(Data items)
## begin
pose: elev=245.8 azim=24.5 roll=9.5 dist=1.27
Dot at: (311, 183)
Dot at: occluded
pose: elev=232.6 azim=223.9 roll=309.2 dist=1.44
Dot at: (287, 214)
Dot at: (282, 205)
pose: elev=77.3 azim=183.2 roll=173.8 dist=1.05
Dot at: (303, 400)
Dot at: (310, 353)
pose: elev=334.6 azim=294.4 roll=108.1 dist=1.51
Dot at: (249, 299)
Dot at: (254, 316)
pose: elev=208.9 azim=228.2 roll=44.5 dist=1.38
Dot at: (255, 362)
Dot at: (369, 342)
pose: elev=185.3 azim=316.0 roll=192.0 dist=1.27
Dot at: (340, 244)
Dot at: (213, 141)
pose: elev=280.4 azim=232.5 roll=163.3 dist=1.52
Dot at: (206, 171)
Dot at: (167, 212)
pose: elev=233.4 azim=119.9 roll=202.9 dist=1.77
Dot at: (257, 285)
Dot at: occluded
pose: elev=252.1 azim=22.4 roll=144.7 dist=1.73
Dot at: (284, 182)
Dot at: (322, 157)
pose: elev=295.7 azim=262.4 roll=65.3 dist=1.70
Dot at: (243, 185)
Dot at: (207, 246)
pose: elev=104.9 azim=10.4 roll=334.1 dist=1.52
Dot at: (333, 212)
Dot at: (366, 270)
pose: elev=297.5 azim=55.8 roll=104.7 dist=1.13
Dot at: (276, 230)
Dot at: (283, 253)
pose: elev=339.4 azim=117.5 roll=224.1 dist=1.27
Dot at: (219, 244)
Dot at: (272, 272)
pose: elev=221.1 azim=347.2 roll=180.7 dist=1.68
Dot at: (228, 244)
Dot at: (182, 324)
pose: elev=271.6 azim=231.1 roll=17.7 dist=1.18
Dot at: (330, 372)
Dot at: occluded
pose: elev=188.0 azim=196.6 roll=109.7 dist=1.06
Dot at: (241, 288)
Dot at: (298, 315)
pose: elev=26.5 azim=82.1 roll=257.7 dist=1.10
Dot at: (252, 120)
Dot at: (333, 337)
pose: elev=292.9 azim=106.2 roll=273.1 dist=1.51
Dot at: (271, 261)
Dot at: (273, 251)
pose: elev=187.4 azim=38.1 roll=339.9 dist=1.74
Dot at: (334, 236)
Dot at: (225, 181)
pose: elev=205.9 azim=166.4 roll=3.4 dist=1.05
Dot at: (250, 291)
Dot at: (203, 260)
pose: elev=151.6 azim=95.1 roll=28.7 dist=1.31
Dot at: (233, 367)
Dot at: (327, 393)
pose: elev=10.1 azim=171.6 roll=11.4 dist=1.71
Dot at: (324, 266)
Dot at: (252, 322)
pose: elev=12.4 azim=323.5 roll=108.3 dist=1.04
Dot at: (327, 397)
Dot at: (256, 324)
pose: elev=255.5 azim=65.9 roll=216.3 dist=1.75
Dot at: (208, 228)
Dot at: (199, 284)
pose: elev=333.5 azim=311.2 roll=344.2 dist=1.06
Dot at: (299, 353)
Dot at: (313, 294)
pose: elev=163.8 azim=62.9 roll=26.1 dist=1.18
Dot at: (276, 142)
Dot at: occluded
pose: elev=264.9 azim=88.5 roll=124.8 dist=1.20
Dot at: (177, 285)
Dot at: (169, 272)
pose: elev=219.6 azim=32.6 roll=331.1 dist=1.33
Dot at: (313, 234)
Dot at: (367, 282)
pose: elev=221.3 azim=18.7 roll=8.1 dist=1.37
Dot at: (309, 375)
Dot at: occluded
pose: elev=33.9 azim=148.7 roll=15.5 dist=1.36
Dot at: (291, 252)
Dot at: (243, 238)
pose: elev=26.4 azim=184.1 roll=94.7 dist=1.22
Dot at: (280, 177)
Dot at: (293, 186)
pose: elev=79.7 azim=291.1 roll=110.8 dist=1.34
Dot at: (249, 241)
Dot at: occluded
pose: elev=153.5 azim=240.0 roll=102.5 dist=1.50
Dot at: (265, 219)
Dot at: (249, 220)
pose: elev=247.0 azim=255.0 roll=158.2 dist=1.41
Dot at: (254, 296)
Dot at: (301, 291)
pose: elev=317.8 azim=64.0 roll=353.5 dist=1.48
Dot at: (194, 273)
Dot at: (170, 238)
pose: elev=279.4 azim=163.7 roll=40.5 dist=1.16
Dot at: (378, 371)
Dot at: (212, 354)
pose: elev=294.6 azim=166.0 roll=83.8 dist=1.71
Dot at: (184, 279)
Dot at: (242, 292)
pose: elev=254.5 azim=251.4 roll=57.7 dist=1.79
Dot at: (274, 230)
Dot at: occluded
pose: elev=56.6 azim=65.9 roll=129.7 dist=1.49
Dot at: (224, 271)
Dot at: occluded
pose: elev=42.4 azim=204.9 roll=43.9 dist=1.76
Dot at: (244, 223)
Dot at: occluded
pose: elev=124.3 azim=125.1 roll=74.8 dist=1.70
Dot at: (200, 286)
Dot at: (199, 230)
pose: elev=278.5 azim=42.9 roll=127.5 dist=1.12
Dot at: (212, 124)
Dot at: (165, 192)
## end
Please rewrite every one of the entries above, replacing each "pose" with "camera" and leaving everything else unchanged.

> **RESPONSE**:
camera: elev=245.8 azim=24.5 roll=9.5 dist=1.27
Dot at: (311, 183)
Dot at: occluded
camera: elev=232.6 azim=223.9 roll=309.2 dist=1.44
Dot at: (287, 214)
Dot at: (282, 205)
camera: elev=77.3 azim=183.2 roll=173.8 dist=1.05
Dot at: (303, 400)
Dot at: (310, 353)
camera: elev=334.6 azim=294.4 roll=108.1 dist=1.51
Dot at: (249, 299)
Dot at: (254, 316)
camera: elev=208.9 azim=228.2 roll=44.5 dist=1.38
Dot at: (255, 362)
Dot at: (369, 342)
camera: elev=185.3 azim=316.0 roll=192.0 dist=1.27
Dot at: (340, 244)
Dot at: (213, 141)
camera: elev=280.4 azim=232.5 roll=163.3 dist=1.52
Dot at: (206, 171)
Dot at: (167, 212)
camera: elev=233.4 azim=119.9 roll=202.9 dist=1.77
Dot at: (257, 285)
Dot at: occluded
camera: elev=252.1 azim=22.4 roll=144.7 dist=1.73
Dot at: (284, 182)
Dot at: (322, 157)
camera: elev=295.7 azim=262.4 roll=65.3 dist=1.70
Dot at: (243, 185)
Dot at: (207, 246)
camera: elev=104.9 azim=10.4 roll=334.1 dist=1.52
Dot at: (333, 212)
Dot at: (366, 270)
camera: elev=297.5 azim=55.8 roll=104.7 dist=1.13
Dot at: (276, 230)
Dot at: (283, 253)
camera: elev=339.4 azim=117.5 roll=224.1 dist=1.27
Dot at: (219, 244)
Dot at: (272, 272)
camera: elev=221.1 azim=347.2 roll=180.7 dist=1.68
Dot at: (228, 244)
Dot at: (182, 324)
camera: elev=271.6 azim=231.1 roll=17.7 dist=1.18
Dot at: (330, 372)
Dot at: occluded
camera: elev=188.0 azim=196.6 roll=109.7 dist=1.06
Dot at: (241, 288)
Dot at: (298, 315)
camera: elev=26.5 azim=82.1 roll=257.7 dist=1.10
Dot at: (252, 120)
Dot at: (333, 337)
camera: elev=292.9 azim=106.2 roll=273.1 dist=1.51
Dot at: (271, 261)
Dot at: (273, 251)
camera: elev=187.4 azim=38.1 roll=339.9 dist=1.74
Dot at: (334, 236)
Dot at: (225, 181)
camera: elev=205.9 azim=166.4 roll=3.4 dist=1.05
Dot at: (250, 291)
Dot at: (203, 260)
camera: elev=151.6 azim=95.1 roll=28.7 dist=1.31
Dot at: (233, 367)
Dot at: (327, 393)
camera: elev=10.1 azim=171.6 roll=11.4 dist=1.71
Dot at: (324, 266)
Dot at: (252, 322)
camera: elev=12.4 azim=323.5 roll=108.3 dist=1.04
Dot at: (327, 397)
Dot at: (256, 324)
camera: elev=255.5 azim=65.9 roll=216.3 dist=1.75
Dot at: (208, 228)
Dot at: (199, 284)
camera: elev=333.5 azim=311.2 roll=344.2 dist=1.06
Dot at: (299, 353)
Dot at: (313, 294)
camera: elev=163.8 azim=62.9 roll=26.1 dist=1.18
Dot at: (276, 142)
Dot at: occluded
camera: elev=264.9 azim=88.5 roll=124.8 dist=1.20
Dot at: (177, 285)
Dot at: (169, 272)
camera: elev=219.6 azim=32.6 roll=331.1 dist=1.33
Dot at: (313, 234)
Dot at: (367, 282)
camera: elev=221.3 azim=18.7 roll=8.1 dist=1.37
Dot at: (309, 375)
Dot at: occluded
camera: elev=33.9 azim=148.7 roll=15.5 dist=1.36
Dot at: (291, 252)
Dot at: (243, 238)
camera: elev=26.4 azim=184.1 roll=94.7 dist=1.22
Dot at: (280, 177)
Dot at: (293, 186)
camera: elev=79.7 azim=291.1 roll=110.8 dist=1.34
Dot at: (249, 241)
Dot at: occluded
camera: elev=153.5 azim=240.0 roll=102.5 dist=1.50
Dot at: (265, 219)
Dot at: (249, 220)
camera: elev=247.0 azim=255.0 roll=158.2 dist=1.41
Dot at: (254, 296)
Dot at: (301, 291)
camera: elev=317.8 azim=64.0 roll=353.5 dist=1.48
Dot at: (194, 273)
Dot at: (170, 238)
camera: elev=279.4 azim=163.7 roll=40.5 dist=1.16
Dot at: (378, 371)
Dot at: (212, 354)
camera: elev=294.6 azim=166.0 roll=83.8 dist=1.71
Dot at: (184, 279)
Dot at: (242, 292)
camera: elev=254.5 azim=251.4 roll=57.7 dist=1.79
Dot at: (274, 230)
Dot at: occluded
camera: elev=56.6 azim=65.9 roll=129.7 dist=1.49
Dot at: (224, 271)
Dot at: occluded
camera: elev=42.4 azim=204.9 roll=43.9 dist=1.76
Dot at: (244, 223)
Dot at: occluded
camera: elev=124.3 azim=125.1 roll=74.8 dist=1.70
Dot at: (200, 286)
Dot at: (199, 230)
camera: elev=278.5 azim=42.9 roll=127.5 dist=1.12
Dot at: (212, 124)
Dot at: (165, 192)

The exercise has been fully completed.